Background: The popularity of running continues to increase, which means that the incidence of running-related injuries will probably also continue to increase. Little is known about risk factors for running injuries and whether they are sex-specific.
Objectives: The aim of this study was to review information about risk factors and sex-specific differences for running-induced injuries in adults.
Search strategy: The databases PubMed, EMBASE, CINAHL and Psych-INFO were searched for relevant articles.
Selection criteria: Longitudinal cohort studies with a minimal follow-up of 1 month that investigated the association between risk factors (personal factors, running/training factors and/or health and lifestyle factors) and the occurrence of lower limb injuries in runners were included.
Data collection and analysis: Two reviewers' independently selected relevant articles from those identified by the systematic search and assessed the risk of bias of the included studies. The strength of the evidence was determined using a best-evidence rating system. Sex differences in risk were determined by calculating the sex ratio for risk factors (the risk factor for women divided by the risk factor for men).

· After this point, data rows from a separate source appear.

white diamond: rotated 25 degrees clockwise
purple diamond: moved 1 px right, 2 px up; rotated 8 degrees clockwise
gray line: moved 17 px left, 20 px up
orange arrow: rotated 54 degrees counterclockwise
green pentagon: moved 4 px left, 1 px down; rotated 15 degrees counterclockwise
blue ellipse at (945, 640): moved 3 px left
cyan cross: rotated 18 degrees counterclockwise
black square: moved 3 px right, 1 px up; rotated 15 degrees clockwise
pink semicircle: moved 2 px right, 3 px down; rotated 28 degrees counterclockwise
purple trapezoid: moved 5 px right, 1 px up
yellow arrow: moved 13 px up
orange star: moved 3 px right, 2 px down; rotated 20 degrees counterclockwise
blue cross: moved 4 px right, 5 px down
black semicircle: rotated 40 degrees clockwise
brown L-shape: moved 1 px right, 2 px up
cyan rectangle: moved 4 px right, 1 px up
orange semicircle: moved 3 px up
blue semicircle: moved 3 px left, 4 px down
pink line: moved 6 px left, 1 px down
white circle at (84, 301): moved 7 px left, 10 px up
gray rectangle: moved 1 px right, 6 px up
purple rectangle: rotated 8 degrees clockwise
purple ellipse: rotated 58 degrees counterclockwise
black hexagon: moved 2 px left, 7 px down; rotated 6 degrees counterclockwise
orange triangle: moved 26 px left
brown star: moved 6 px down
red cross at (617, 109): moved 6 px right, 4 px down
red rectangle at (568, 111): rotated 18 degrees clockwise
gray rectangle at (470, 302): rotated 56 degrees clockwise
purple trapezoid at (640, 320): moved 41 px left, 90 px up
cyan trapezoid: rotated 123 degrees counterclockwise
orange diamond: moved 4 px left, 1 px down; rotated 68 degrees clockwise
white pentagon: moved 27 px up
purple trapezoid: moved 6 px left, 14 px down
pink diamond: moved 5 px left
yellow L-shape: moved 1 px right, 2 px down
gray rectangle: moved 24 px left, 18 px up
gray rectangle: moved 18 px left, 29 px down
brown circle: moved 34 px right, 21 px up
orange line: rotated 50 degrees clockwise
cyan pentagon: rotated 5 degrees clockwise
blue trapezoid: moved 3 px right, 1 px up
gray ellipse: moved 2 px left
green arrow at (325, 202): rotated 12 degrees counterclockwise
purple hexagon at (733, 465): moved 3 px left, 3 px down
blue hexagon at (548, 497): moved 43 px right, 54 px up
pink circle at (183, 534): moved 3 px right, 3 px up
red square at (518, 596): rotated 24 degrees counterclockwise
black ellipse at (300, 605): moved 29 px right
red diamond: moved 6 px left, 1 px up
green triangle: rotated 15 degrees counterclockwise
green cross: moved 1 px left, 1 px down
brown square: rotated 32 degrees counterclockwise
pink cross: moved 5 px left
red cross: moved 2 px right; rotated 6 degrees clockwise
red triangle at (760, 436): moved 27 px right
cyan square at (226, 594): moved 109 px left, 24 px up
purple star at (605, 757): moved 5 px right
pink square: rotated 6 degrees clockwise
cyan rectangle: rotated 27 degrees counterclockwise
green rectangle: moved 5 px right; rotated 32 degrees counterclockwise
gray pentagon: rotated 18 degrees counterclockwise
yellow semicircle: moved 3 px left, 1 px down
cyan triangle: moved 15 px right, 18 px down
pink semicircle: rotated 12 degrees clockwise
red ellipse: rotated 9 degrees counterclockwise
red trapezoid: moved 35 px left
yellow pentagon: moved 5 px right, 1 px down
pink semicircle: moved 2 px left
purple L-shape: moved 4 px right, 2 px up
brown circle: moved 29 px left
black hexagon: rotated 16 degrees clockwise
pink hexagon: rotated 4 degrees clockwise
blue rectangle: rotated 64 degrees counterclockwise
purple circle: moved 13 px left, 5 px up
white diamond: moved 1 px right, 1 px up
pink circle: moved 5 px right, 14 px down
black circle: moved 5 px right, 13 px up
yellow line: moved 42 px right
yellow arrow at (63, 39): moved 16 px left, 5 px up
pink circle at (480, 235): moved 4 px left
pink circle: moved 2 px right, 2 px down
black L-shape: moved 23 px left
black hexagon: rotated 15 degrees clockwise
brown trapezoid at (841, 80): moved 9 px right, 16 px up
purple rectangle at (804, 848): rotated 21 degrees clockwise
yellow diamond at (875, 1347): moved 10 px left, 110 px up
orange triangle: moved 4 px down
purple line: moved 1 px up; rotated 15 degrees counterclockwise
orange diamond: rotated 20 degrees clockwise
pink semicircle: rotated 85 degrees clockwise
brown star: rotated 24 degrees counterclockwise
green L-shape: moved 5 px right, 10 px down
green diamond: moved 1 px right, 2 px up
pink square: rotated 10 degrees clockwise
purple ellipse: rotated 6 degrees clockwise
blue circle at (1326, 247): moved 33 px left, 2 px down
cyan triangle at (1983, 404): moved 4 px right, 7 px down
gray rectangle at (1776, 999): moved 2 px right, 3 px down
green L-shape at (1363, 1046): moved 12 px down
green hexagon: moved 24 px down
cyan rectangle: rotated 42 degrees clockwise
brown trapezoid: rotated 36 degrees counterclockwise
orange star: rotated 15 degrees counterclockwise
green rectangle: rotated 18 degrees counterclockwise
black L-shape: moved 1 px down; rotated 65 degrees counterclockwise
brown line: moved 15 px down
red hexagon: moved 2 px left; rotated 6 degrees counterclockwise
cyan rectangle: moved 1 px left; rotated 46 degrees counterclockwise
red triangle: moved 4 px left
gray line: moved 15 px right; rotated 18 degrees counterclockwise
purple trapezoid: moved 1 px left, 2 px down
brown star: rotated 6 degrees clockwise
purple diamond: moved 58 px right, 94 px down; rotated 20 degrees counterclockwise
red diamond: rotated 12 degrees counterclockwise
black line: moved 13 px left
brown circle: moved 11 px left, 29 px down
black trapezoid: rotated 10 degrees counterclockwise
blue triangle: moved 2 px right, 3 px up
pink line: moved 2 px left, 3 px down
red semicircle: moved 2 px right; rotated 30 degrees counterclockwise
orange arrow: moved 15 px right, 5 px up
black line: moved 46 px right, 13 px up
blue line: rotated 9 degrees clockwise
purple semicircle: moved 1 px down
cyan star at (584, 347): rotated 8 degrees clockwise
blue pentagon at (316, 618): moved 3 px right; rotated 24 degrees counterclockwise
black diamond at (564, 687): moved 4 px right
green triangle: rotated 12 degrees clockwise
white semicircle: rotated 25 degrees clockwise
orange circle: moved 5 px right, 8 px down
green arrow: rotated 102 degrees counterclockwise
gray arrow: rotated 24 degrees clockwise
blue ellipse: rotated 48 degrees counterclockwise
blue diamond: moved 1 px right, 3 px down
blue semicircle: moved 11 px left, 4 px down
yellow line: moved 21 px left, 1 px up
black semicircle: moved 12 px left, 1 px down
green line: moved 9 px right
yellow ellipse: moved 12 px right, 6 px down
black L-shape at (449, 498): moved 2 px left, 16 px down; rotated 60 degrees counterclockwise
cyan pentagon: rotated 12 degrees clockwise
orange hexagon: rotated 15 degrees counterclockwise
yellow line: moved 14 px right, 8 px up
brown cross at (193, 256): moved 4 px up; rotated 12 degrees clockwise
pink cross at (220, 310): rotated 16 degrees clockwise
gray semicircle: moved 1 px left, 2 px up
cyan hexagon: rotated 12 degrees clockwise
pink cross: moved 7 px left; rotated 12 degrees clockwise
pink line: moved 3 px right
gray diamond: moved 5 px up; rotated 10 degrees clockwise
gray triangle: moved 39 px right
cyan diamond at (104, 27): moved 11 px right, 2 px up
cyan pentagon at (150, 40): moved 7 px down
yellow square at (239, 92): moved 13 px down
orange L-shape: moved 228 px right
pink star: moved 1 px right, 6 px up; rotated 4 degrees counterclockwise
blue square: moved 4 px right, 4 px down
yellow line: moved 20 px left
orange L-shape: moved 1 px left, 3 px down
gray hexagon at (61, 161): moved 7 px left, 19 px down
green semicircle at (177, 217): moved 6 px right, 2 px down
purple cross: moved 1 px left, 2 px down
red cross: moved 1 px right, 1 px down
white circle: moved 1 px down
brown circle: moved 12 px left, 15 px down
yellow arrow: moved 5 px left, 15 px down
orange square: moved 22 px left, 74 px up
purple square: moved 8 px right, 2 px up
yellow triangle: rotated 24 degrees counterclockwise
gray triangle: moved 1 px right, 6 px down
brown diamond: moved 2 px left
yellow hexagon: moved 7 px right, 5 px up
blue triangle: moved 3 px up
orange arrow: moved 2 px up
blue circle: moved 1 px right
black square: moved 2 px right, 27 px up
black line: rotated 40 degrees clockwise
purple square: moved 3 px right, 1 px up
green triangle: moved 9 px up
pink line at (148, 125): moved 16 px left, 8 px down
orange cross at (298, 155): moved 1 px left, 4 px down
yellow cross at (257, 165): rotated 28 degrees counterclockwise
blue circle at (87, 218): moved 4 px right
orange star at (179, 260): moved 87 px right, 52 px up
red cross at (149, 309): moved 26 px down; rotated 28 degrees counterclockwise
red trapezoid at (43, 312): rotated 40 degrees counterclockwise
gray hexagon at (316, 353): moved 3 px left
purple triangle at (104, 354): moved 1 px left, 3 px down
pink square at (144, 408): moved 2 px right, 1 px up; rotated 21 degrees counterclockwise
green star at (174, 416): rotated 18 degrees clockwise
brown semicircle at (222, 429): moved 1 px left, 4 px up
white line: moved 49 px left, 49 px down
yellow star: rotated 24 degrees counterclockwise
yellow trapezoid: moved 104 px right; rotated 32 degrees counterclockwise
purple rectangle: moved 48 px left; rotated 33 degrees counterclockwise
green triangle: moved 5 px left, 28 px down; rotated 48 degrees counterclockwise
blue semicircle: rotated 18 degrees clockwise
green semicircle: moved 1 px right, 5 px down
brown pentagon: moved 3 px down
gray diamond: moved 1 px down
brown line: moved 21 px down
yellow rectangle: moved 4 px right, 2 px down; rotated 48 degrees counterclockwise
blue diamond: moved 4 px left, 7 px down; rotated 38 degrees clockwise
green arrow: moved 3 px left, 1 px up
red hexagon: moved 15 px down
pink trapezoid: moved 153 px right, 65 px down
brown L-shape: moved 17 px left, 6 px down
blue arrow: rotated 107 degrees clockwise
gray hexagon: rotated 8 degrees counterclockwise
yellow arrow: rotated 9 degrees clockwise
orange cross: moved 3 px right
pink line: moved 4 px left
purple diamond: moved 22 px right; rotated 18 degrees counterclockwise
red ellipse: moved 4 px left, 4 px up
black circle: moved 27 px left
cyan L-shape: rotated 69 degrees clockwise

Main results: Of 400 articles retrieved, 15 longitudinal studies were included, of which 11 were considered high-quality studies and 4 moderate-quality studies. Overall, women were at lower risk than men for sustaining running-related injuries. Strong and moderate evidence was found that a history of previous injury and of having used orthotics/inserts was associated with an increased risk of running injuries. Age, previous sports activity, running on a concrete surface, participating in a marathon, weekly running distance (30-39 miles) and wearing running shoes for 4 to 6 months were associated with a greater risk of injury in women than in men. A history of previous injuries, having a running experience of 0-2 years, restarting running, weekly running distance (20-29 miles) and having a running distance of more than 40 miles per week were associated with a greater risk of running-related injury in men than in women.
Conclusions: Previous injury and use of orthotic/inserts are risk factors for running injuries. There appeared to be differences in the risk profile of men and women, but as few studies presented results for men and women separately, the results should be interpreted with caution. Further research should attempt to minimize methodological bias by paying attention to recall bias for running injuries, follow-up time, and the participation rate of the identified target group.